EXERCISE DESCRIPTION → Return every line of text from the entries below word for word, omitting the pictures.

Stored data entries:
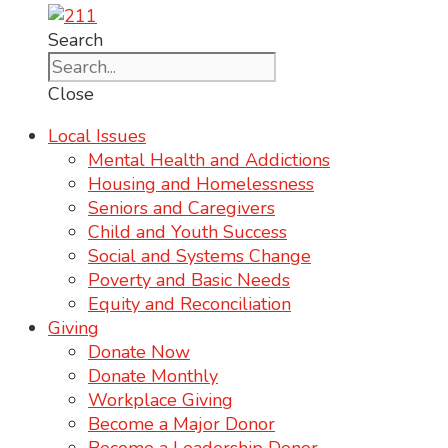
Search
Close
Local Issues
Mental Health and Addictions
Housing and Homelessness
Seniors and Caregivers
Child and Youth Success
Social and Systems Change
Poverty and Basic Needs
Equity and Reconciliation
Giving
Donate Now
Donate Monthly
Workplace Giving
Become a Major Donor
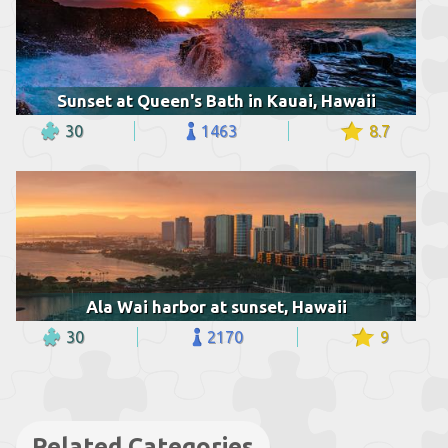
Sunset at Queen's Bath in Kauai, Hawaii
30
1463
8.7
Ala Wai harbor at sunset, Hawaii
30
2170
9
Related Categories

SOLUTION TO THIS EXERCISE →
Search
Close
Local Issues
Mental Health and Addictions
Housing and Homelessness
Seniors and Caregivers
Child and Youth Success
Social and Systems Change
Poverty and Basic Needs
Equity and Reconciliation
Giving
Donate Now
Donate Monthly
Workplace Giving
Become a Major Donor
Sunset at Queen's Bath in Kauai, Hawaii
30
1463
8.7
Ala Wai harbor at sunset, Hawaii
30
2170
9
Related Categories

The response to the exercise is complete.